Reksa membelokkan mobilnya ke arah Jalan Pandanaran. Mona duduk diam saja di kursi samping pengemudi. Sebentar-sebentar, Reksa melirik ke arah wanita yang disayanginya itu. Mona baru sekitar 19 tahun, dan justru di usia itulah lekuk tubuhnya begitu ramping, begitu sempurna. Reksa sendiri sudah mempunyai calon istri. Di usianya yang hampir 25 tahun, ibunya telah menyuruhnya memilih jodoh dan pilihan sudah ditetapkan. Hanya saja, calon istri Reksa saat ini sedang berkuliah di Australia, menamatkan S1 dulu baru kembali ke Indonesia dan menikah dengan Reksa. Sampai saat itu datang, Reksa tak keberatan memberikan kasih sayangnya kepada Mona.

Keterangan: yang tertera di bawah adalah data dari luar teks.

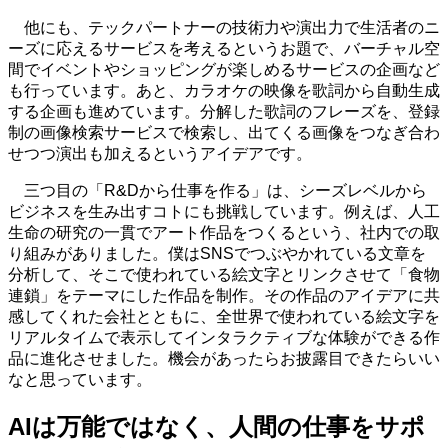
他にも、テックパートナーの技術力や演出力で生活者のニ
ーズに応えるサービスを考えるというお題で、バーチャル空
間でイベントやショッピングが楽しめるサービスの企画など
も行っています。あと、カラオケの映像を歌詞から自動生成
する企画も進めています。分解した歌詞のフレーズを、登録
制の画像検索サービスで検索し、出てくる画像をつなぎ合わ
せつつ演出も加えるというアイデアです。
三つ目の「R&Dから仕事を作る」は、シーズレベルから
ビジネスを生み出すコトにも挑戦しています。例えば、人工
生命の研究の一貫でアート作品をつくるという、社内での取
り組みがありました。僕はSNSでつぶやかれている文章を
分析して、そこで使われている絵文字とリンクさせて「食物
連鎖」をテーマにした作品を制作。その作品のアイデアに共
感してくれた会社とともに、全世界で使われている絵文字を
リアルタイムで表示してインタラクティブな体験ができる作
品に進化させました。機会があったらお披露目できたらいい
なと思っています。
AIは万能ではなく、人間の仕事をサポ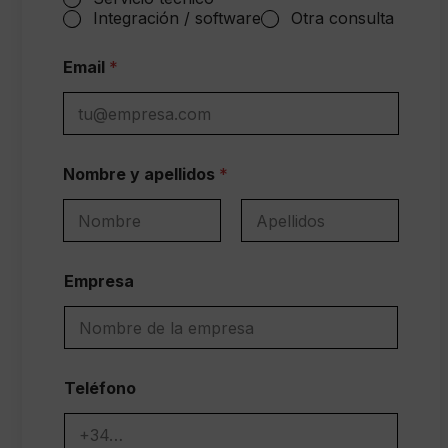
Integración / software
Otra consulta
Email
*
Nombre y apellidos
*
Nombre
Apellidos
/
Empresa
P
r
e
f
e
r
Teléfono
e
n
c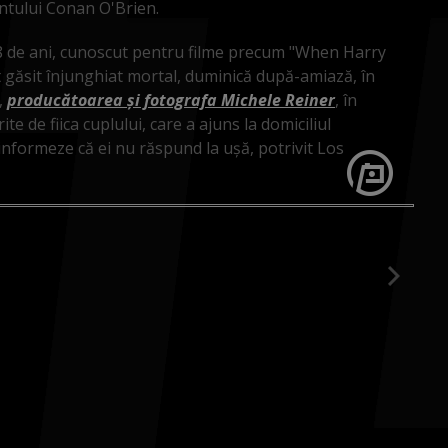
ntului Conan O'Brien.
 78 de ani, cunoscut pentru filme precum "When Harry
t găsit înjunghiat mortal, duminică după-amiază, în
a,
producătoarea şi fotografa Michele Reiner
, în
e de fiica cuplului, care a ajuns la domiciliul
informeze că ei nu răspund la uşă, potrivit Los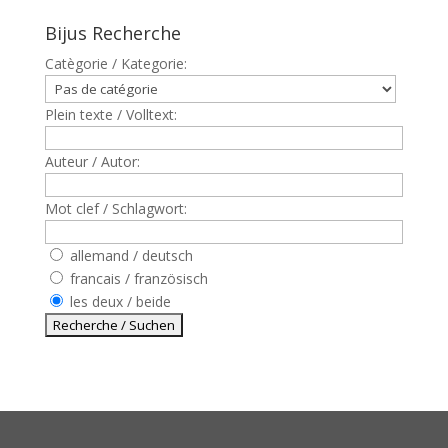
Bijus Recherche
Catègorie / Kategorie:
Plein texte / Volltext:
Auteur / Autor:
Mot clef / Schlagwort:
allemand / deutsch
francais / französisch
les deux / beide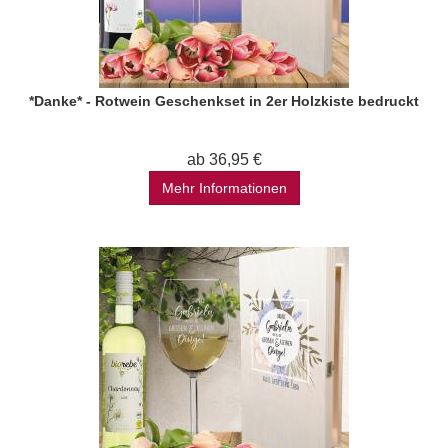
*Danke* - Rotwein Geschenkset in 2er Holzkiste bedruckt
ab 36,95 €
Mehr Informationen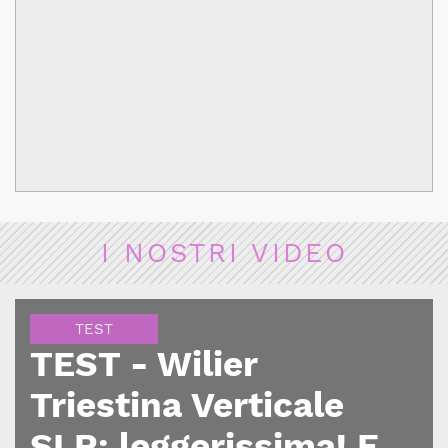
I NOSTRI VIDEO
TEST
TEST - Wilier
Triestina Verticale
SLR: leggerissima! E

“Apa sih, lihat-lihat?” sergah Mona yang menyadari bahwa sedari tadi Reksa mengamatinya.
“Nggak, kamu cantik.”
“Gombal.”
Reksa hanya tersenyum. Ia membelokkan mobilnya memasuki gedung parkir Mall Ciputra, lalu mengemudikan mobilnya untuk mencari tempat parkir yang pas dan dekat dengan pintu masuk mall.